The Abramoff scandal has spurred one of the episodic “reform” moments on Capitol Hill.
Republicans and Democrats are competing to offer ethics reform packages that ignore entirely their past entanglement in the very activities they now seek to regulate or eliminate.
Not all of these reforms are toothless, and if enacted and enforced, some may, perhaps, reduce the scale and scope of corruption that has reached a zenith in the Congress.
But there is far too little attention being devoted to what exactly is provided in exchange for the favors that lobbyists bestow on members of Congress.
Those gifts — the campaign contributions, the airplane rides, the visits to resorts disguised as speech opportunities — are not really gifts as such. They are more like investments (or quasi-bribes). And they are investments that pay back beyond the dreams of the greediest Wall Street prospector, in the form of corporate welfare: grants and direct subsidies, government giveaways, bailouts, tax subsidies, loopholes and other escapes, below-market loans and loan guarantees, export and overseas marketing assistance, pork for defense, transportation and other companies, regulatory removals, immunities from civil justice liability, and a host of other government-provided benefits.
To take one example of note: the Washington Post reported on December 31 how Jack Abramoff helped arrange the payment of half a million dollars from textile firms in the Mariana Islands in the Pacific, to a front group controlled by Tom DeLay. In exchange, they “solicited and received Rep. DeLay’s public commitment to block legislation that would boost their labor costs, according to Abramoff associates,” the Post reported. Textiles made in the Mariana Islands may be labeled “Made in the USA,” the factories there are exempt from U.S. labor law, and working conditions are appalling.
The goodies bestowed by Congress on their patrons are too numerous and diverse to be addressed with any single reform approach.
But good legislation could go a long way toward reducing corporate welfare doled out in the form of giveaways, subsidies, and cheap loans.
In one sweeping bill, Congress should decree that every federal agency shall terminate all below-market-rate sales, leasing or rental arrangements with corporate beneficiaries, including of real and intangible property; shall cease making any below-market-rate loans or issuing any below-market-rate loan guarantees to corporations; shall terminate all export assistance or marketing promotion for corporations; shall cease providing any below-market-rate insurance; shall terminate all fossil fuel or nuclear power research and development efforts; shall eliminate all liability caps; and shall terminate any direct grant, below-market-value technology transfer or subsidy of any kind. The bill should also amend the Internal Revenue Code to eliminate all corporate “tax expenditures” (Beltway talk for loopholes and gimmicks for corporate taxpayers) listed in the President’s annual budget.

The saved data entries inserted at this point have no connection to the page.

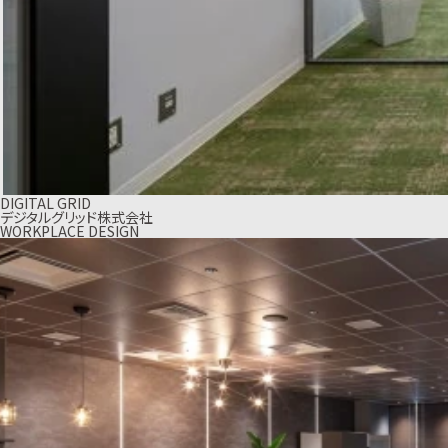
DIGITAL GRID
デジタルグリッド株式会社
WORKPLACE DESIGN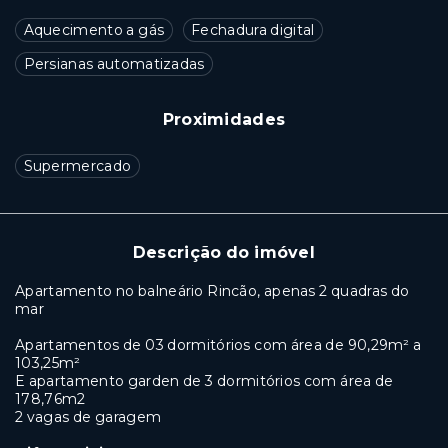
Aquecimento a gás
Fechadura digital
Persianas automatizadas
Proximidades
Supermercado
Descrição do imóvel
Apartamento no balneário Rincão, apenas 2 quadras do
mar
Apartamentos de 03 dormitórios com área de 90,29m² a
103,25m²
E apartamento garden de 3 dormitórios com área de
178,76m2
2 vagas de garagem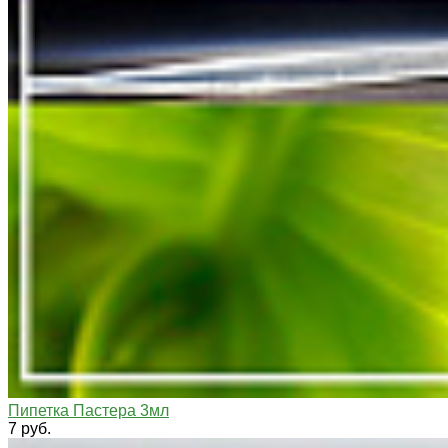
Пипетка Пастера 3мл
7 руб.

Some of what gets cancelled in such a bill might be good public policy. If so, Congress should reauthorize it. But there’s too much accumulated contribution/lobbyist-driven institutionalized graft for a case-by-case review to eliminate what’s in place. What’s needed is a clean slate.
Other steps should be taken to complement a clean-sweep bill:
Citizens should be given standing to sue to challenge corporate welfare abuses — to restrain agencies that reach beyond their statutory powers to dole out corporate welfare.

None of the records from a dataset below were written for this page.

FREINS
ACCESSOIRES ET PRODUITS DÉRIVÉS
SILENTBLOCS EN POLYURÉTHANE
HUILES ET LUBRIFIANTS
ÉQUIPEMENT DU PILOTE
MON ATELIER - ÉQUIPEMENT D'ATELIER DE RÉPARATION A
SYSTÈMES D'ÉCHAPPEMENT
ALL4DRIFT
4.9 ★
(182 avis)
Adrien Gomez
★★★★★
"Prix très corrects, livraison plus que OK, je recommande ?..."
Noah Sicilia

Automatic corporate welfare sunsets should be established, with every corporate welfare program automatically phasing out in four years after initial adoption, and every five years thereafter.
Annual agency reports should be required on corporate welfare, with each federal agency listing every program under its purview which confers below-cost or below-market-rate goods, services or other benefits on corporations — and identifying the recipients. The president’s budget already does this for tax giveaways, though the beneficiaries are not identified.
A ban on corporate welfare for corporate wrongdoers. Corporations convicted of serious wrongdoing should not be eligible to receive the government’s largesse.
Corporate welfare cuts to the core of political self-governance, because it is perpetuated in large measure through campaign contributions and the subversion of procedural and substantive democracy; and because the perpetuation of corporate welfare itself misallocates public and private resources and exacerbates the disparities of wealth, influence and power that run counter to a functioning political system in which the people rule. The current reform moment is the time to address the problem.